In a new MCA installation, Leslie Hewitt and Bradford Young re-create the quieter moments of history.



If you're too young to have lived through the civil rights movement, it's likely your memory of it has been shaped by family stories, PBS documentaries, and, most of all, black-and-white news photos. So you may be forgiven for thinking the movement was all marches and speeches and angry mobs and acts of violence.

But when Leslie Hewitt, a New York-based visual artist who was born in 1977, visited the Menil Collection in Houston to look through its archive of civil rights-era photos, she noticed something else: shots of people in the quiet moments no one really remembers, standing on subway platforms or waiting in line.

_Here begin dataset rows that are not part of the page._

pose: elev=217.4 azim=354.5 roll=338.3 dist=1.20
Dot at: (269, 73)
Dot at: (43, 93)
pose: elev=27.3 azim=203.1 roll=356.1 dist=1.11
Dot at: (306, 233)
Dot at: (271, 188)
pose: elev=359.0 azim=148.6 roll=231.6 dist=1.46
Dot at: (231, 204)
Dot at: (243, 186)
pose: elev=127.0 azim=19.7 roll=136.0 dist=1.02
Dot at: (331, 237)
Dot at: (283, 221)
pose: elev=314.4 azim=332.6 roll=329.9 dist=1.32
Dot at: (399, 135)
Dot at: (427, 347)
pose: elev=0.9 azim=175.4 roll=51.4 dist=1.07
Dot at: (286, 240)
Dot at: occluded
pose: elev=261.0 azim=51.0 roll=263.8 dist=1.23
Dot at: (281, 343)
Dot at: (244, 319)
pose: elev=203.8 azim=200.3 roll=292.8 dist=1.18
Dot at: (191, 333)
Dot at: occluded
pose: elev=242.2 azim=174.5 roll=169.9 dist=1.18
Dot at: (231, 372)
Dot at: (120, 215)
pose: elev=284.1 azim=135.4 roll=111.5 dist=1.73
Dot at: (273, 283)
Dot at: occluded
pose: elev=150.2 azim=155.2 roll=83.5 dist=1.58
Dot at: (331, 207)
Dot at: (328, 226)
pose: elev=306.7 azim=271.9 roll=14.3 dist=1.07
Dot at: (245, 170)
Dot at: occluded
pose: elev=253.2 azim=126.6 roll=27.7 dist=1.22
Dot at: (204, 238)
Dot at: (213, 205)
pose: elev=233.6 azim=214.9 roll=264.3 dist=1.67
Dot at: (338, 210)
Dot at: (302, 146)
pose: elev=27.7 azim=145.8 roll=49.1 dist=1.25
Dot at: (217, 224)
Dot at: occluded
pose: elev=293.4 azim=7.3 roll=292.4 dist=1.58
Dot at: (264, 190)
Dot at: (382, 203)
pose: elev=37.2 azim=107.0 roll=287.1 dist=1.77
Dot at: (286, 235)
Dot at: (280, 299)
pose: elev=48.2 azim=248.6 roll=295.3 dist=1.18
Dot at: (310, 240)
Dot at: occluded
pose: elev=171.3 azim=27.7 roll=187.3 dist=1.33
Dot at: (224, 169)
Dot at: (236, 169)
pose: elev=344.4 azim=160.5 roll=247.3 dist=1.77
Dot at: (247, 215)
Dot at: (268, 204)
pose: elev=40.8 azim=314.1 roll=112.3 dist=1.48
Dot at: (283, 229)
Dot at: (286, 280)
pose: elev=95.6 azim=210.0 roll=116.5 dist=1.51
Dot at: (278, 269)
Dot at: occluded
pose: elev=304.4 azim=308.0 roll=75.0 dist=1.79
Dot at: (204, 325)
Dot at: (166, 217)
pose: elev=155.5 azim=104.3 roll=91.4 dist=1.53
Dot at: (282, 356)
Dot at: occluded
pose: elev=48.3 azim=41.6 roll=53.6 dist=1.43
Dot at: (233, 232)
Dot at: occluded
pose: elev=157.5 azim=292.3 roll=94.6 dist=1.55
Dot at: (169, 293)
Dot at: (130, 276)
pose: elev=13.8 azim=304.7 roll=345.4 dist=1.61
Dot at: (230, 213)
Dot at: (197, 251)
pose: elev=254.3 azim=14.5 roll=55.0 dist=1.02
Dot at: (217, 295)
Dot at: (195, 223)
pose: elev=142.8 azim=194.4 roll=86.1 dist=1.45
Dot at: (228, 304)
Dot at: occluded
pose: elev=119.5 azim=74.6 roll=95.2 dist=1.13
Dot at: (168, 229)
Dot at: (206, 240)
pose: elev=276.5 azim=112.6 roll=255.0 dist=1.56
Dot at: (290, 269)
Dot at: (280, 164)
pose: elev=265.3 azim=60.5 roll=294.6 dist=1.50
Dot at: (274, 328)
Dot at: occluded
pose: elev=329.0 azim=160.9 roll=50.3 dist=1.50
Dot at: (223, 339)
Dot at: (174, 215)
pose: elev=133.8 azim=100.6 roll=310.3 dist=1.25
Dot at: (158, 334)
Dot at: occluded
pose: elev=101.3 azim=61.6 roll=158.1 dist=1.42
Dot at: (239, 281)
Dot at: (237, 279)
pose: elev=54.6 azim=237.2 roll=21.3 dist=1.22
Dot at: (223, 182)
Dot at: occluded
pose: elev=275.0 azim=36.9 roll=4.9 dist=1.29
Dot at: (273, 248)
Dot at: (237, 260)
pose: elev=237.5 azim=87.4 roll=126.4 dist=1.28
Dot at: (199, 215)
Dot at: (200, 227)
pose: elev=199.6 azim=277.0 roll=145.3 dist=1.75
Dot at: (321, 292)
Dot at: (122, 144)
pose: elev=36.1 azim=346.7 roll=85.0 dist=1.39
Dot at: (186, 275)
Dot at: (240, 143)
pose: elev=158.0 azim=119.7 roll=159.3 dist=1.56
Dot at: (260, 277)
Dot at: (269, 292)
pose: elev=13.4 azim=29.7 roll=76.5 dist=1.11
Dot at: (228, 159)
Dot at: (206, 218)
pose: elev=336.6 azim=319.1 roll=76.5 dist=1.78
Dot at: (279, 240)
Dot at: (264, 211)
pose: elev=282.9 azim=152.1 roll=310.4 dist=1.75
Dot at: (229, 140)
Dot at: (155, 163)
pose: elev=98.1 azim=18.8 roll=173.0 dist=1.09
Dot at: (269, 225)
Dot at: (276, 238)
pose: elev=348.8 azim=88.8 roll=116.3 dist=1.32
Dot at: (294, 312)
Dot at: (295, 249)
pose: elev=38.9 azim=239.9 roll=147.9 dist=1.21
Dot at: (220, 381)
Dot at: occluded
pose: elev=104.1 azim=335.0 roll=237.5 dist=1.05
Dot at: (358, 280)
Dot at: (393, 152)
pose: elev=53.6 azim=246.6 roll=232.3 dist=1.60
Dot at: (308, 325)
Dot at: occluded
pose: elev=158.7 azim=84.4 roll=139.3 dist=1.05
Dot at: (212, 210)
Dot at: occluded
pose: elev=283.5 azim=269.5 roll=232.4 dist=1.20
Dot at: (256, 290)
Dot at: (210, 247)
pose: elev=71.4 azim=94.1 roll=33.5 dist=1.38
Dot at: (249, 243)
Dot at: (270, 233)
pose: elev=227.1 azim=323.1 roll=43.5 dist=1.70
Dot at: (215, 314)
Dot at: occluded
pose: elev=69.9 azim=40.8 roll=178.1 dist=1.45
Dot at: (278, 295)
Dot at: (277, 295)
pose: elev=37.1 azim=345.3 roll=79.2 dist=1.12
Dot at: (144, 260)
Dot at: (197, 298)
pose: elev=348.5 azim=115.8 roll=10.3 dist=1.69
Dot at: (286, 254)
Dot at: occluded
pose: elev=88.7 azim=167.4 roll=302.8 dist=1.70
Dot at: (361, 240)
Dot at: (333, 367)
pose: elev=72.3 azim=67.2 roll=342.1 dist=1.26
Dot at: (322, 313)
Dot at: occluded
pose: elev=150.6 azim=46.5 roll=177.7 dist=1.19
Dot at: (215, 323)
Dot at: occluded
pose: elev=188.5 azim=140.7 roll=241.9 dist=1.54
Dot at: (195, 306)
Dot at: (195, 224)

Hewitt also noticed a similarity between those photos and Third Cinema, a film movement that emerged from African and Latin American countries recently liberated from colonialism. Third Cinema, like New Wave, tells the large stories of historical changes by concentrating on the smaller stories about how those changes affected the people who lived through them. It's also had a strong influence on Hewitt's own work.

For Untitled (Structures), an installation opening this week at the MCA, Hewitt and her collaborator, cinematographer Bradford Young, took a road trip to some key sites of the civil rights movement and the Great Migration—in Houston, Little Rock, Memphis, and Chicago—to re-create a few of the quieter moments in the Menil photos with actors in period costume. Instead of photography, though, they used cinema.

"There's a sensation of standing in the moment, like we're in the photo, or about to take a photo ourselves," MCA curator Naomi Beckwith explains. "You see some movement—wind blowing a curtain, or someone blinking—but the movement is very quiet and incidental. . . . It looks like a memory. The actors look like ghosts."

In Chicago, Hewitt and Young used, among other locations, the Rosenwald Apartments in Bronzeville, built in the 20s to provide affordable housing for African-Americans; 39th Street Beach, where a race riot broke out in 1912 after a black child attempted to swim there; and 820 S. Michigan, once the home of Johnson Publishing, which produced Ebony and Jet, now part of Columbia College.

"The civil rights movement was not just shot by Life and the New York Times," Beckwith says. "It was also formed by publications like Ebony, from within the community."

Hewitt and Young transferred their film to digital video and edited the footage into one 16-minute movie. At the MCA, it will run on two separate screens in continuous loops timed to create interesting juxtapositions. The screens are just slightly larger than human scale. The effect, says Beckwith, is similar to that of found photography: "The ghosts recall something, but they can't give answers.

"It's a very generational response to the history of the 40s through the 60s," she continues. "We received history as a memory. We didn't get a sense of the landscape or poetry. We didn't get a sense of the lives of individuals. . . . There's a need for this generation to scare up ghosts again."